As Russia’s war on Ukraine drags on, its knock-on effects are being felt far beyond the eastern Europe theater. And perhaps nowhere is this more acutely felt than in the space launch industry, seeing that at least until recently, Russia was pretty much everyone’s go-to ride to orbit. All that has changed now, at least temporarily, and has expanded to include halting sales of rocket engines used in other nations’ launch vehicles. Specifically, Roscosmos has put an end to exports of the RD-180 engine used in the US Atlas V launch vehicle, along with the RD-181 thrusters found in the Antares rocket. The loss of these engines may be more symbolic than practical, at least for the RD-180 — United Launch Alliance stopped selling launches on Atlas V back last year, and had secured the engines it needed for the 29 flights it has booked by that April. Still, there’s some irony that the Atlas V, which started life as an ICBM aimed at the USSR in the 1950s, has lost its Russian-made engines.

Bad news for Jan Mrázek’s popular open-source parametric search utility which made JLCPCB’s component library easier to use. We wrote about it back in 2020, and things seemed to be going fine up until this week, when Jan got a take-down request for his service. When we first heard about this, we checked the application’s web page, which bore a big red banner that included what were apparently unpleasant accusations Jan had received, including the words “reptile” and “parasitic.” The banner is still there, but the text has changed to a more hopeful tone, noting that LCSC, the component supplier for JLC’s assembly service, objected to the way Jan was pulling component data, and that they are now working together on something that everyone can be happy with. Here’s hoping that the service is back in action again soon.

Good news, everyone: Epson is getting into the 3D printer business. Eager to add a dimension to the planar printing world they’ve mostly worked in, they’ve announced that they’ll be launching a direct-extrusion printer sometime soon. Aimed at the industrial market, the printer will use a “flat screw extruder,” which is supposed to be similar to what the company uses on its injection molding machines. We sure didn’t know Epson was in the injection molding market, so it’ll be interesting to see if expertise there results in innovation in 3D printing, especially if it trickles down to the consumer printing market. Just as long as they don’t try to DRM the pellets, of course.

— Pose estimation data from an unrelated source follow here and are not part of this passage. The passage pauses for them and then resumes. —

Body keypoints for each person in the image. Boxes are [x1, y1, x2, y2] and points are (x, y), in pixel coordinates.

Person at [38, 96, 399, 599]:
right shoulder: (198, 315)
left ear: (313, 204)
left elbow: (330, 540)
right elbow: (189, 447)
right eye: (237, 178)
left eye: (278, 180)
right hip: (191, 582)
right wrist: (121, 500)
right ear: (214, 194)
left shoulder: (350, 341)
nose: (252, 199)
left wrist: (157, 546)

You can’t judge a book by its cover, but it turns out that there’s a lot you can tell about a person’s genetics just by looking at their face. At least that’s according to an AI startup called FDNA, which makes an app called “Face2Gene” that the company claims can identify 300 genetic disorders by analyzing photos of someone’s face. Some genetic disorders, like Down Syndrome, leave easily recognizable facial features, but some changes are far more subtle and hard to recognize. We had heard of cases where photos of toddlers posted on social media were used to diagnose retinoblastoma, a rare cancer of the retina. But this is on another level entirely.

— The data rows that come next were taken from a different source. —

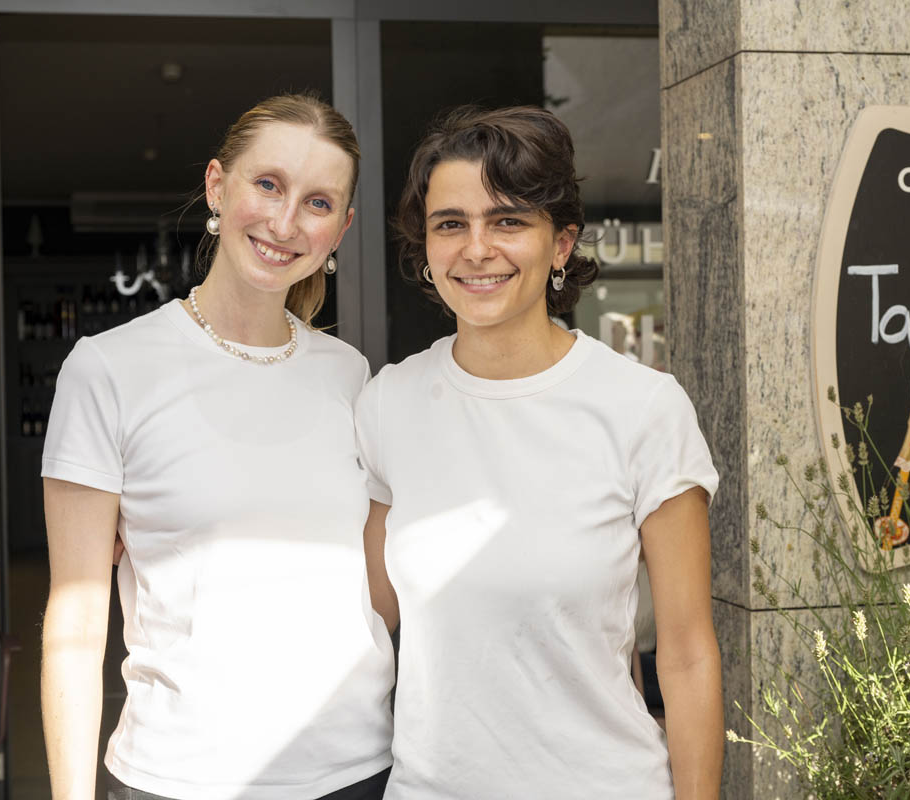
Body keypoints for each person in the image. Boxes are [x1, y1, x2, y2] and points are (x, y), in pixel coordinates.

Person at [356, 106, 722, 799]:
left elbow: (686, 655)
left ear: (561, 245)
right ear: (426, 246)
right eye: (451, 224)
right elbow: (365, 620)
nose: (477, 249)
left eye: (508, 221)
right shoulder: (389, 403)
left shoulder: (642, 408)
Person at [41, 93, 395, 800]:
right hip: (181, 775)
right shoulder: (109, 369)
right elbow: (77, 622)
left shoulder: (350, 375)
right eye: (268, 184)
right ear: (216, 186)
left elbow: (372, 587)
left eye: (318, 202)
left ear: (342, 228)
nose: (285, 223)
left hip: (358, 770)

And finally, working in an Amazon warehouse has got to be a tough gig, and if some of the stories are to be believed, it borders on being a horror show. But one Amazonian recently shared a video that showed what it’s like to get trapped by his robotic coworkers. The warehouse employee somehow managed to get stuck in a maze created by Amazon’s pods, which are stacks of shelves that hold merchandise and are moved around the warehouse floor by what amounts to robotic pallet jacks. Apparently, the robots know enough to not collide with their meat-based colleagues, but not enough to not box them in. To be fair, the human eventually found a way out, but it was a long search and it seems like another pod could have moved into position to block the exit at any time. You could see it as a scary example of human-robot interaction gone awry, but we prefer to look at it as the robots giving their friend a little unscheduled break away from the prying eyes of his supervisor.